* **TASK REQUIREMENTS**
Repeat word for word everything in the condolence thread from "I am so very" down to "mortal days together.".

* **DOCUMENT SECTION**
==================================================

I am so very sorry for your loss.


----------



## Shrek (May 1, 2002)

My condolences at your father passing over. Remember though he isn't totally on the other side. He still flows through your own veins and you will hear and feel him from within as you and he travel through the rest of your mortal days together.


----------



## Ardie/WI (May 10, 2002)

Thought and prayers from our house to yours!


----------



## FarmboyBill (Aug 19, 2005)

Try hard to remember the good memories, the stories. You may be supprised how after while they tend to run together, and you forget the names that go with the stories, then, later some of the stories themselves.


----------



## homefire2007 (Sep 21, 2007)

Peace be with you, Vicker. So sorry for your loss. You were/are a conscientious son who did his best to make sure your Dad was well taken care of.


----------



## sdnapier (Aug 13, 2010)

So very sorry...


----------



## elkhound (May 30, 2006)

sorry for the loss .


----------



## tiffnzacsmom (Jan 26, 2006)

May he be at peace with his ancestors. And you as well.


----------



## calliemoonbeam (Aug 7, 2007)

So sorry Vicker. Your dad was lucky to have you, no one could have done more and you should be proud. As others have said, you'll always have him in your heart. My dad died 53 years ago, when I was only 5, but I still have good memories. Just think how many more you will have. Remember the good, let the bad fade away and be kind to yourself now. {{{hugs}}}


----------



## tambo (Mar 28, 2003)

Sorry for your loss Vicker. Praying for your family.


----------



## light rain (Jan 14, 2013)

I will be keeping you in my thoughts and prayers.


----------



## Laura Zone 5 (Jan 13, 2010)

Asking the Lord to bless you, and keep you, and to give you smooth straight paths.
Praying He will bless you beyond your wildest dreams.
I am so sorry for your loss.


----------



## Allen W (Aug 2, 2008)

Sorry to hear that.


----------



## Twp.Tom (Dec 29, 2010)

My Sincere Condolences, You were there for your dad when he needed You, God Bless You Vicker.


----------



## Echoesechos (Jan 22, 2010)

So sorry for your loss. You've been committed to giving him love and care for so long. Hugs and blessing heading your way. 

((HUGS))


----------



## nehimama (Jun 18, 2005)

I'm so sorry for your loss, Vicker. May the good memories help to ease your loss. My thoughts and prayers for you and for your family.


----------



## KentuckyDreamer (Jan 20, 2012)

I am so sorry for your loss. I pray you are able to "rest in love" now and that there will be no drama.


----------



## Guest (Jun 1, 2014)

==================================================

* **ENTRIES SHOWN**
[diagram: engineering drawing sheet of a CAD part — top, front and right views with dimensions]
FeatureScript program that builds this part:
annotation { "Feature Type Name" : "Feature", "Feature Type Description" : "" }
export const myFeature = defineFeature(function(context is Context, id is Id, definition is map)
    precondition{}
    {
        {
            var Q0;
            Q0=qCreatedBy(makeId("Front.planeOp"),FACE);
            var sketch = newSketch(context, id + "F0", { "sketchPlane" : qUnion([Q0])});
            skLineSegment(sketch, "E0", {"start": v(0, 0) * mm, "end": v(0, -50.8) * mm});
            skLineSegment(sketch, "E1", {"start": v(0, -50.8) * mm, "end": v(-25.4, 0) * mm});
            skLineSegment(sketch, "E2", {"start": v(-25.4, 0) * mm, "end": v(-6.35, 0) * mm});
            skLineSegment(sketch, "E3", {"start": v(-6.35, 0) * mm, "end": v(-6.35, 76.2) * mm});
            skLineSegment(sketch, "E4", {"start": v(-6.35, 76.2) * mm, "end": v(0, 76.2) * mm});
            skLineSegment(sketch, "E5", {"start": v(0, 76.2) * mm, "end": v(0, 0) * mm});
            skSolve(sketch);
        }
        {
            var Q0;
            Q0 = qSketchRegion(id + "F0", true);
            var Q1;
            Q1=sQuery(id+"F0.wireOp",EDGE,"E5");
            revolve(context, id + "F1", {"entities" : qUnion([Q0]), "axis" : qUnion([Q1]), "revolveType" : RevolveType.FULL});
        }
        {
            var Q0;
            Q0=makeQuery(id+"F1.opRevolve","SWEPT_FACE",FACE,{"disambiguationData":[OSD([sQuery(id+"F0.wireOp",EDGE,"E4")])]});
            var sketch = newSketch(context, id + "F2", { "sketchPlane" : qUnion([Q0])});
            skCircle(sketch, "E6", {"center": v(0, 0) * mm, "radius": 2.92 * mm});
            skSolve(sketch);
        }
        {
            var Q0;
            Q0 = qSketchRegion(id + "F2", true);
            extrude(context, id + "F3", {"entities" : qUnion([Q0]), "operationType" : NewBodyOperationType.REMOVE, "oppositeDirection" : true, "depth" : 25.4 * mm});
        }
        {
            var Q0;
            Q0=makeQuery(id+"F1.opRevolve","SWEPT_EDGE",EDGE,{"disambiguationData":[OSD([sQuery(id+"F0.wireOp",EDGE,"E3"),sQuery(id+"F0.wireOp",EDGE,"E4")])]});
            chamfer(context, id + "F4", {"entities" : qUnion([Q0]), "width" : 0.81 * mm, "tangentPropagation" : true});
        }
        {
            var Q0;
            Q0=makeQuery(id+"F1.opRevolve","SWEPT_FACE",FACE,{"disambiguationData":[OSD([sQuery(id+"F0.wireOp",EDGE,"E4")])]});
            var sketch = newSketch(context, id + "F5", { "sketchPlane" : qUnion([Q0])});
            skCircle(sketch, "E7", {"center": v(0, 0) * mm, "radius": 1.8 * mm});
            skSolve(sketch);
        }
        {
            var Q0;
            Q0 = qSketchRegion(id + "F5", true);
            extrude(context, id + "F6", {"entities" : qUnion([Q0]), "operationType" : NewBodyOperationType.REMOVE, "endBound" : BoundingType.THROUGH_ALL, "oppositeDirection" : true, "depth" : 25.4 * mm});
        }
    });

==================================================

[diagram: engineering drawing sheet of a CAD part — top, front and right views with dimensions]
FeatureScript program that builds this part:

==================================================

* **WRITTEN RESPONSE**
I am so very sorry for your loss.


----------



## Shrek (May 1, 2002)

My condolences at your father passing over. Remember though he isn't totally on the other side. He still flows through your own veins and you will hear and feel him from within as you and he travel through the rest of your mortal days together.